Given material -

* * * * * * *

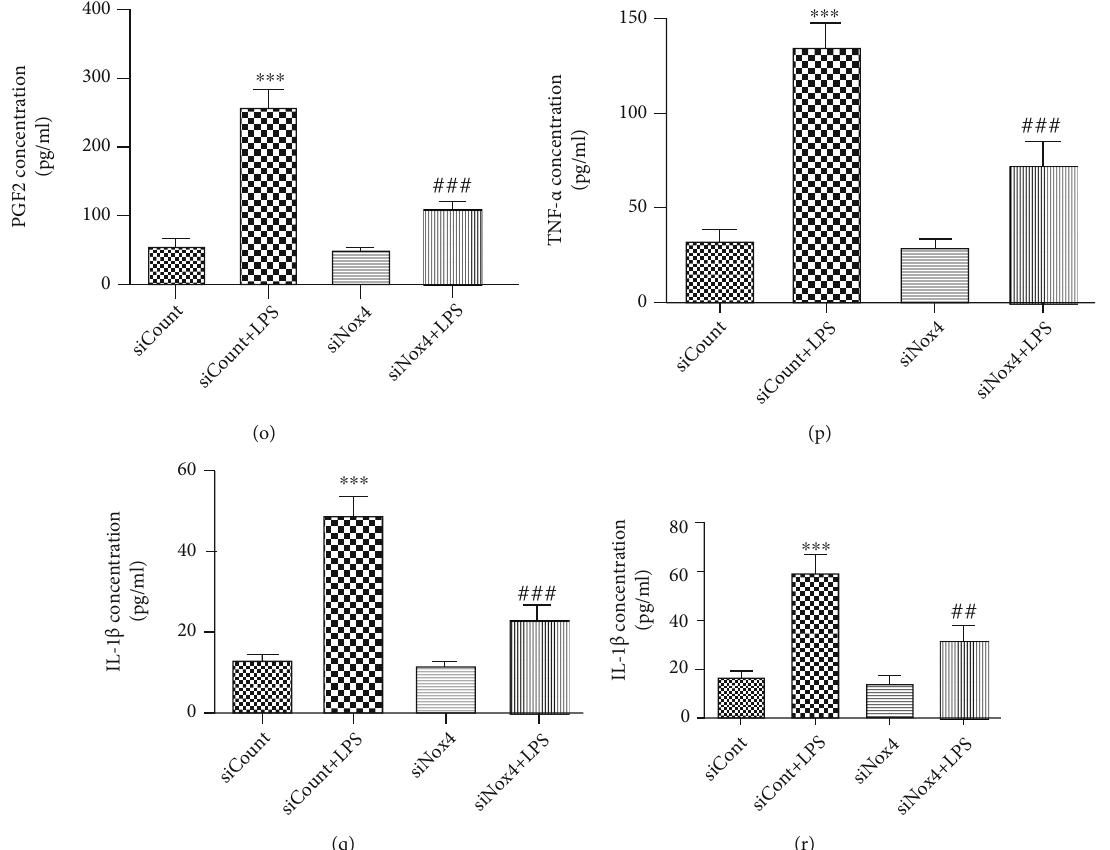
Figure 3: Nox4 is required for Poldip2 to exert action in response to LPS. (a, b) Con fl uent A549 and Beas-2B cells were transfected with siRNA for 72 h, and the e ffi ciency of Nox4 downregulation was veri fi ed by Western blotting and quantitatively analyzed. Following transfection, they were treated with LPS (10 μ g/mL for A549 cells and 1 μ g/mL for Beas-2B cells) for 12 h. (c, d) The protein levels of Poldip2, HO-1, and COX-2 were detected by Western blotting and quantitatively analyzed. (e – g, i) The expression of Poldip2 was detected by immuno fl uorescence analysis and laser confocal microscope. The cells were stained with Poldip2 (green) and counter stained with DAPI (blue) (magni fi cation of 400x). (h, j) The NADPH enzymatic activity in cells was detected by spectrophotometer. (k, l) The production of intracellular ROS was detected by fl ow cytometry. (m – r) The expression levels of PGE2, TNF- α , and IL-1 β in the supernatant were detected by ELISA. Bars are mean ± SD of 3 independent experiments. ns: not signi fi cant, ∗∗∗ P < 0 : 001 vs. siCont, ∗∗ P < 0 : 01 vs. siCont, ∗ P < 0 : 05 vs. siCont, ### P < 0 : 001 vs. siCont + LPS , ## P < 0 : 01 vs. siCont + LPS , and # P < 0 : 05 vs. siCont + LPS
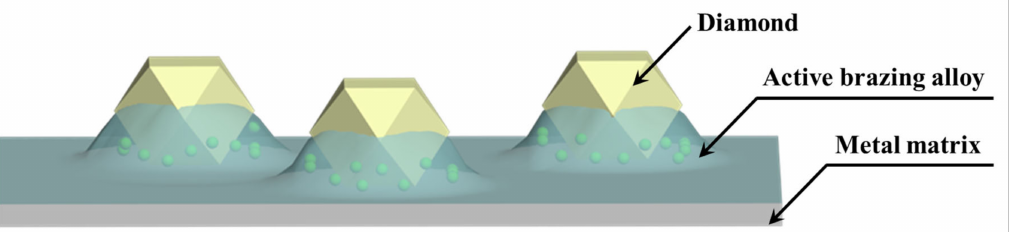
Figure 2. The diagram of the brazed diamond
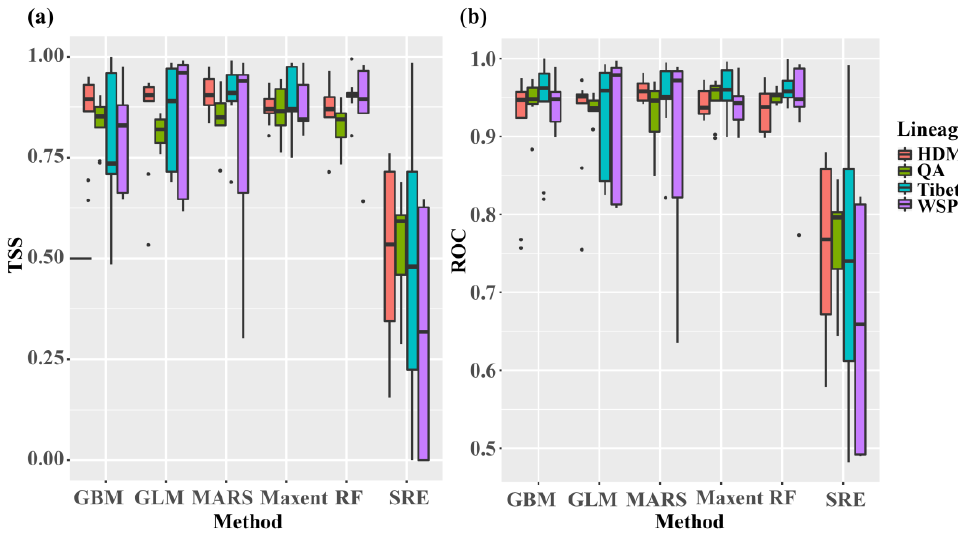
Figure 2. The results of TSS ( a ) and ROC ( b ) when evaluating single models for the distribution ranges of the three lineages of Quercus aquifolioides and this species with current climatic variables. HDM, Hengduan Mts.; QA, Quercus aquifolioides ; WSP, West Sichuan Plateau.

* * * * * * *

Problem to work on - Restate each line of the material word for word, skipping any picture.

Expected answer -
Figure 3: Nox4 is required for Poldip2 to exert action in response to LPS. (a, b) Con fl uent A549 and Beas-2B cells were transfected with siRNA for 72 h, and the e ffi ciency of Nox4 downregulation was veri fi ed by Western blotting and quantitatively analyzed. Following transfection, they were treated with LPS (10 μ g/mL for A549 cells and 1 μ g/mL for Beas-2B cells) for 12 h. (c, d) The protein levels of Poldip2, HO-1, and COX-2 were detected by Western blotting and quantitatively analyzed. (e – g, i) The expression of Poldip2 was detected by immuno fl uorescence analysis and laser confocal microscope. The cells were stained with Poldip2 (green) and counter stained with DAPI (blue) (magni fi cation of 400x). (h, j) The NADPH enzymatic activity in cells was detected by spectrophotometer. (k, l) The production of intracellular ROS was detected by fl ow cytometry. (m – r) The expression levels of PGE2, TNF- α , and IL-1 β in the supernatant were detected by ELISA. Bars are mean ± SD of 3 independent experiments. ns: not signi fi cant, ∗∗∗ P < 0 : 001 vs. siCont, ∗∗ P < 0 : 01 vs. siCont, ∗ P < 0 : 05 vs. siCont, ### P < 0 : 001 vs. siCont + LPS , ## P < 0 : 01 vs. siCont + LPS , and # P < 0 : 05 vs. siCont + LPS
Figure 2. The diagram of the brazed diamond
Figure 2. The results of TSS ( a ) and ROC ( b ) when evaluating single models for the distribution ranges of the three lineages of Quercus aquifolioides and this species with current climatic variables. HDM, Hengduan Mts.; QA, Quercus aquifolioides ; WSP, West Sichuan Plateau.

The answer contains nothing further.